• THE PROBLEM: Please copy the material below word for word, keeping every line break and tab, but leave the pictures out.

• RECORD SET:

---+---

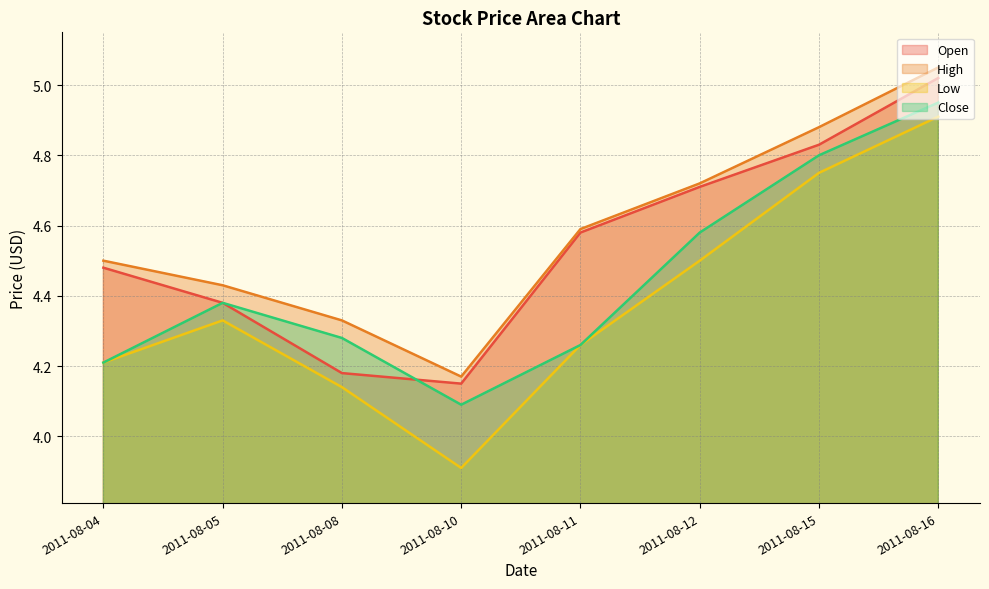

Count the number of data series in this chart.

4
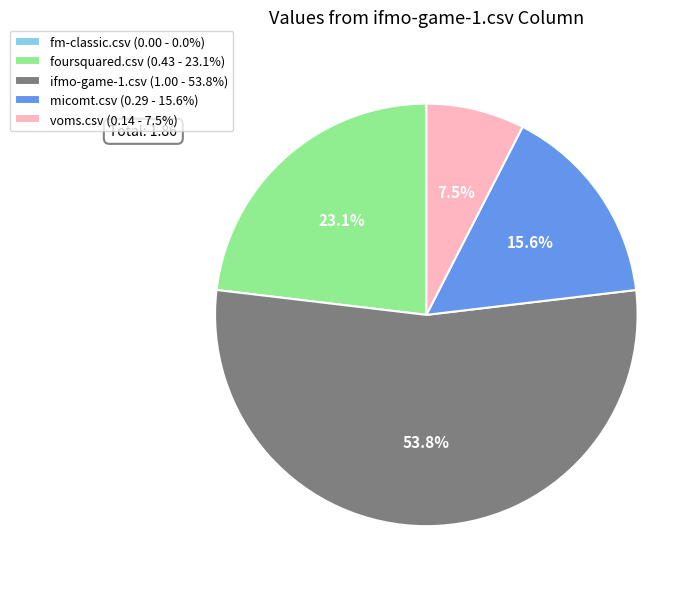

Which slice is the largest?

ifmo-game-1.csv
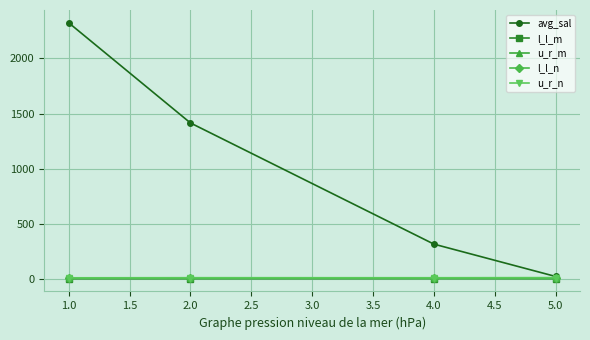

How many data points in u_r_n are less than 12?

1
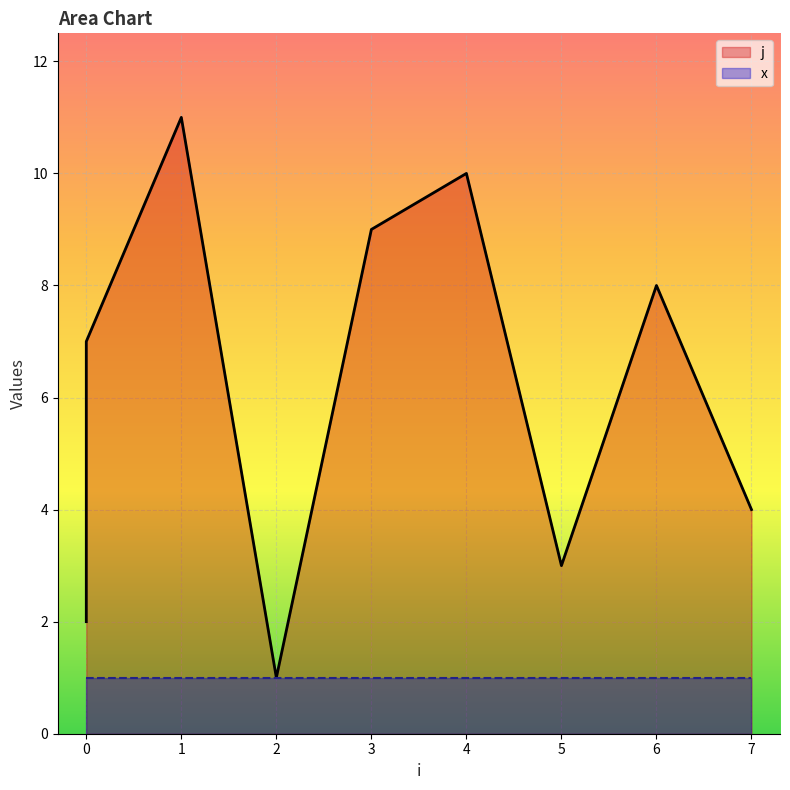

True or false: the data has more than 0 interior local peaks.

True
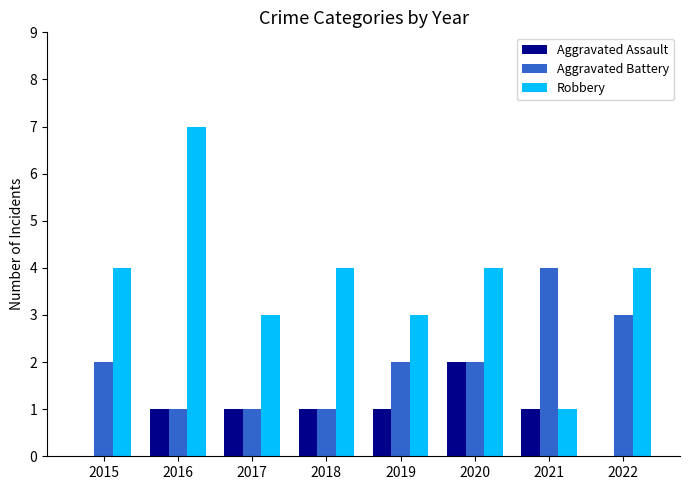

What is the sum of all Aggravated Assault values?

7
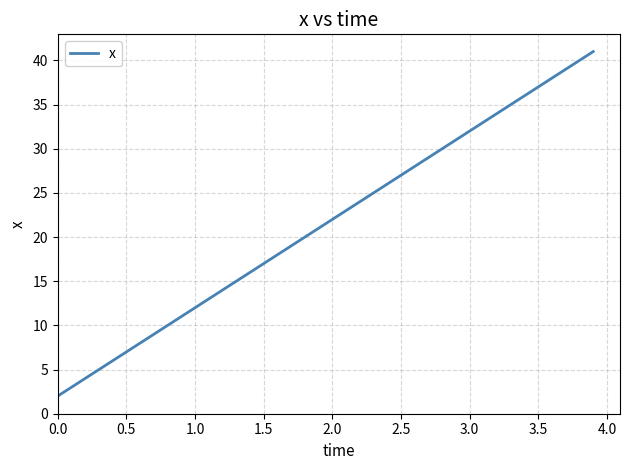

What is the difference between the maximum and minimum values?

39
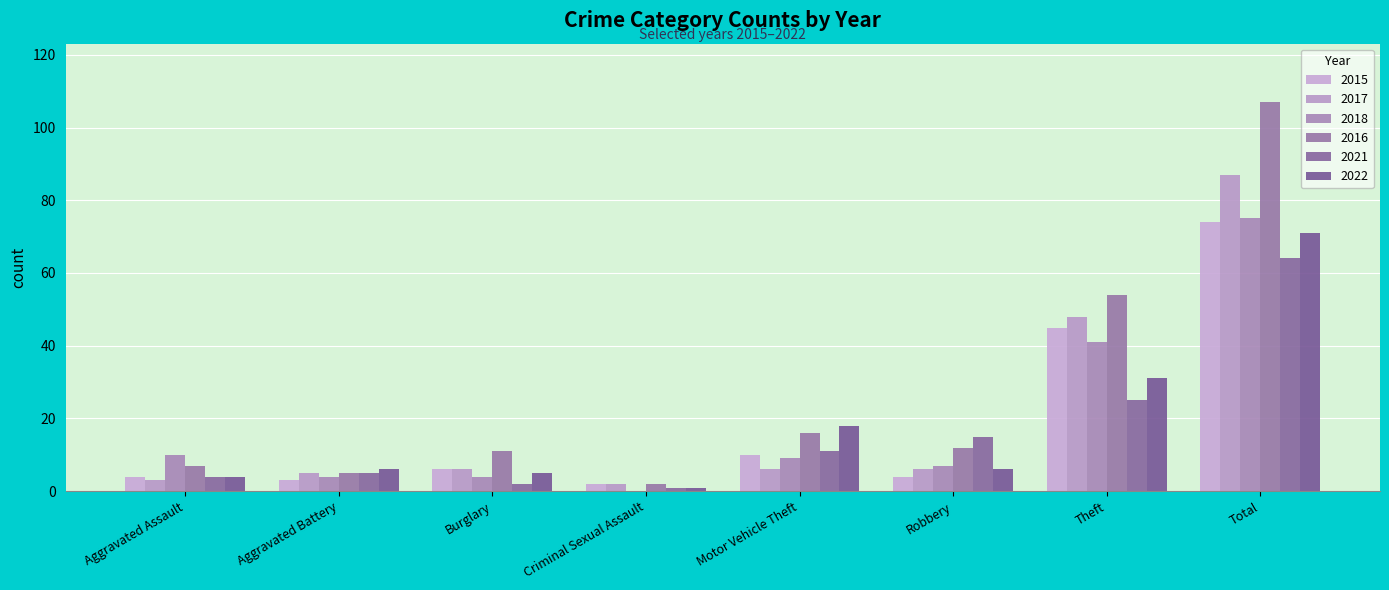

Reading left to right, extract all data points from this chart.

2015: 4	3	6	2	10	4	45	74
2017: 3	5	6	2	6	6	48	87
2018: 10	4	4	0	9	7	41	75
2016: 7	5	11	2	16	12	54	107
2021: 4	5	2	1	11	15	25	64
2022: 4	6	5	1	18	6	31	71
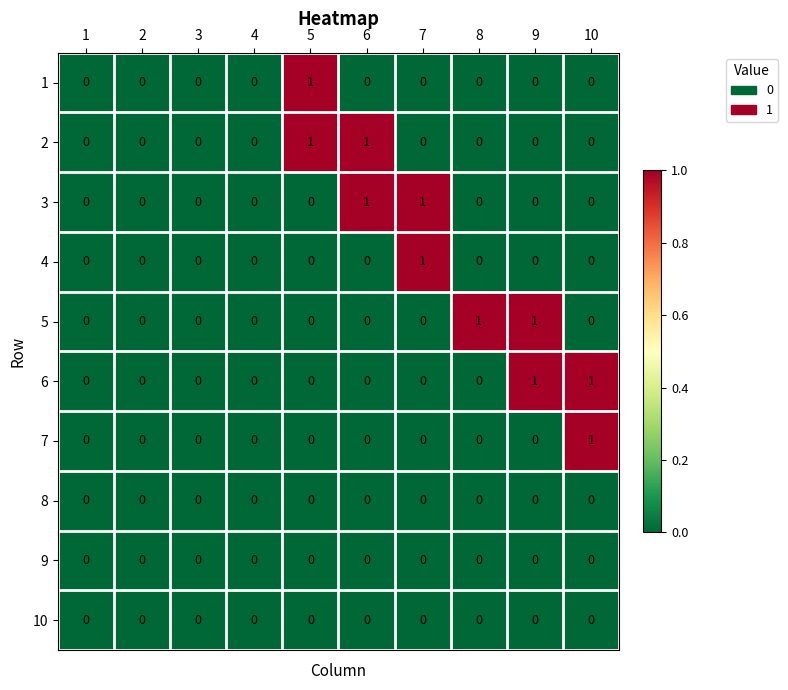

Count the number of data series in this chart.

10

---+---

• RESULT BELOW:
Count the number of data series in this chart.

4

Which slice is the largest?

ifmo-game-1.csv

How many data points in u_r_n are less than 12?

1

True or false: the data has more than 0 interior local peaks.

True

What is the sum of all Aggravated Assault values?

7

What is the difference between the maximum and minimum values?

39

Reading left to right, extract all data points from this chart.

2015: 4	3	6	2	10	4	45	74
2017: 3	5	6	2	6	6	48	87
2018: 10	4	4	0	9	7	41	75
2016: 7	5	11	2	16	12	54	107
2021: 4	5	2	1	11	15	25	64
2022: 4	6	5	1	18	6	31	71

Count the number of data series in this chart.

10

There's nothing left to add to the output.